((
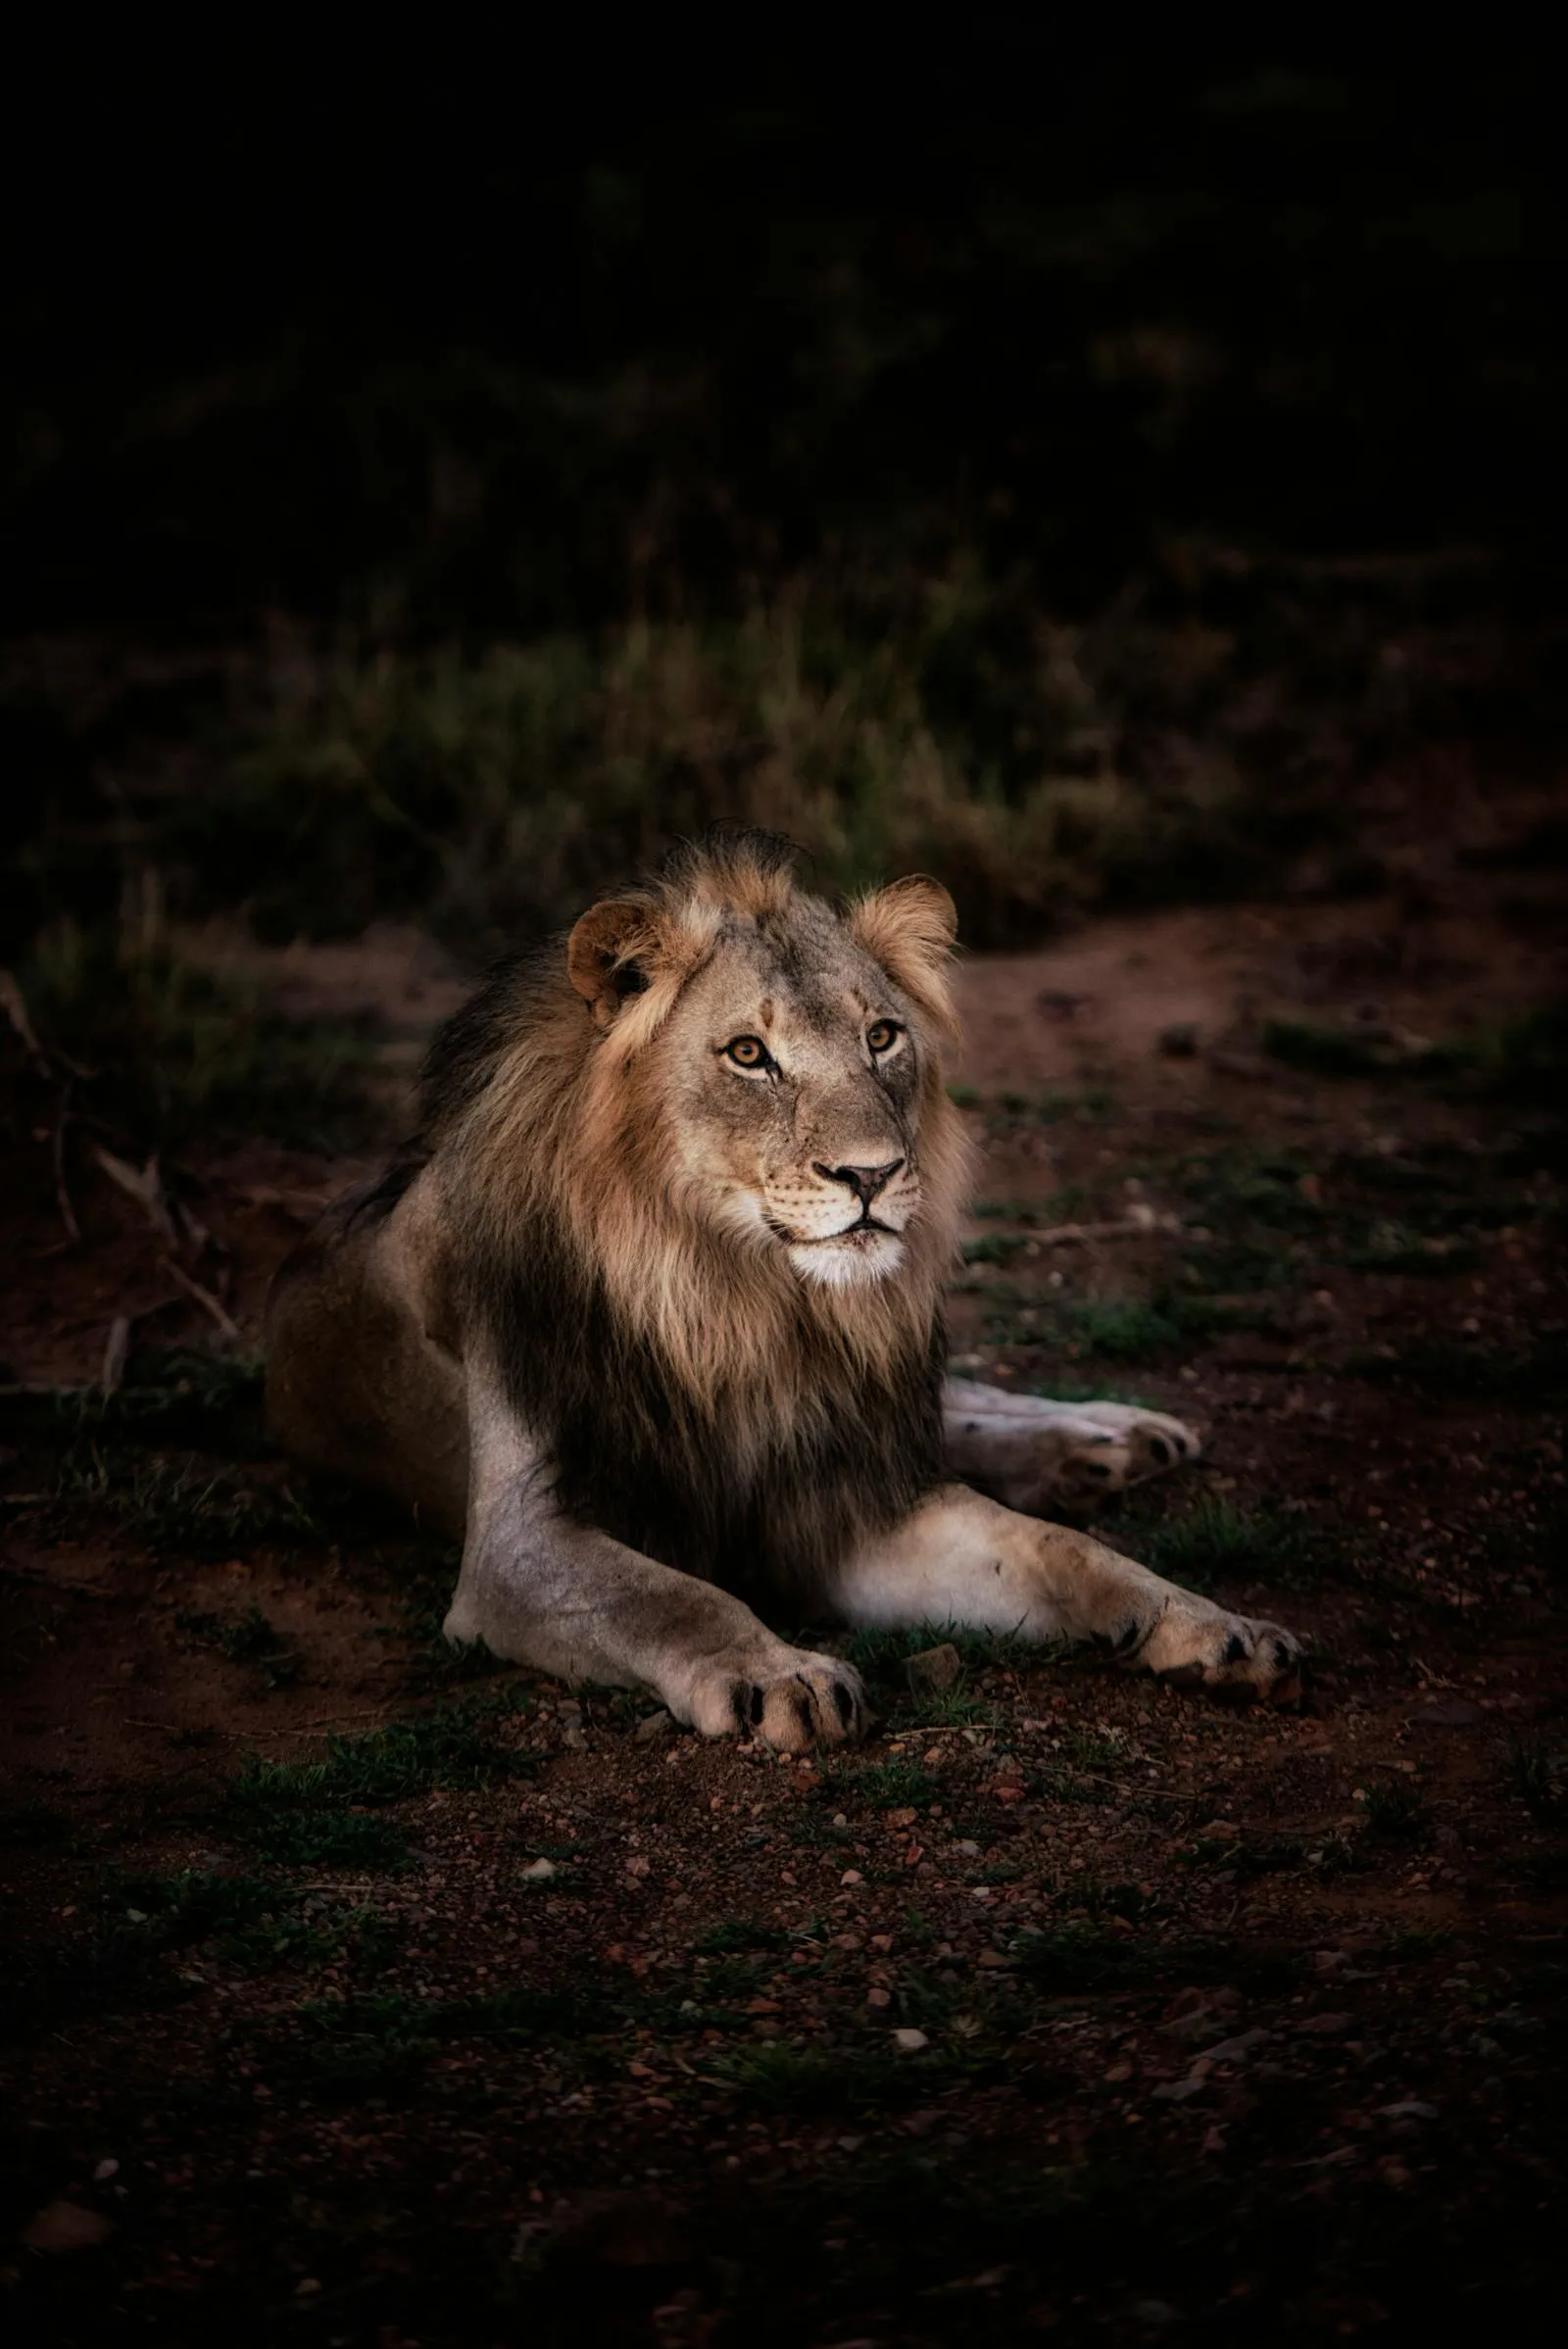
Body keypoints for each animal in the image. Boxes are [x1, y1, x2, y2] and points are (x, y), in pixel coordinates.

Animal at [265, 831, 1302, 1751]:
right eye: (748, 1054)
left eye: (882, 1036)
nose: (872, 1174)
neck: (744, 1304)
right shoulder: (520, 1547)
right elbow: (680, 1598)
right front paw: (784, 1674)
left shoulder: (845, 1497)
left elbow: (1062, 1549)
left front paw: (1209, 1622)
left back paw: (1111, 1435)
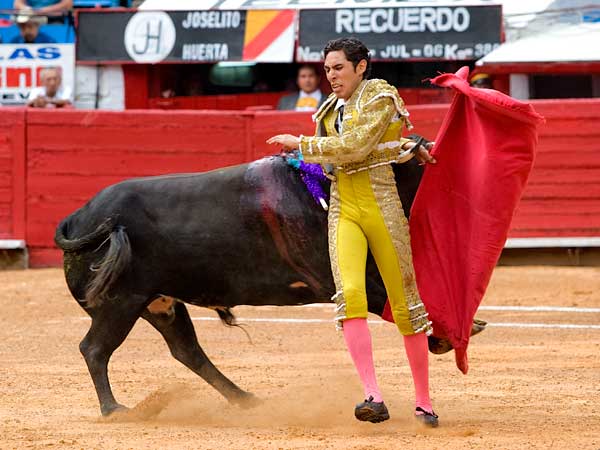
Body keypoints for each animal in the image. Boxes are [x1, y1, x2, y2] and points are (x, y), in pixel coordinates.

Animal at [55, 152, 485, 416]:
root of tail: (77, 218)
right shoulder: (339, 276)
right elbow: (390, 302)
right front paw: (445, 336)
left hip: (161, 304)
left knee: (187, 351)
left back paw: (245, 399)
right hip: (120, 303)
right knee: (94, 349)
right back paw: (113, 409)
))
» **Your instructions**: Copy every line of the listing containing the string "left".

» **Result of the task**:
left eye: (882, 1036)
left shoulder: (845, 1497)
left elbow: (1062, 1549)
left front paw: (1209, 1622)
left back paw: (1111, 1435)
left hip: (161, 304)
left knee: (187, 351)
left back paw: (245, 399)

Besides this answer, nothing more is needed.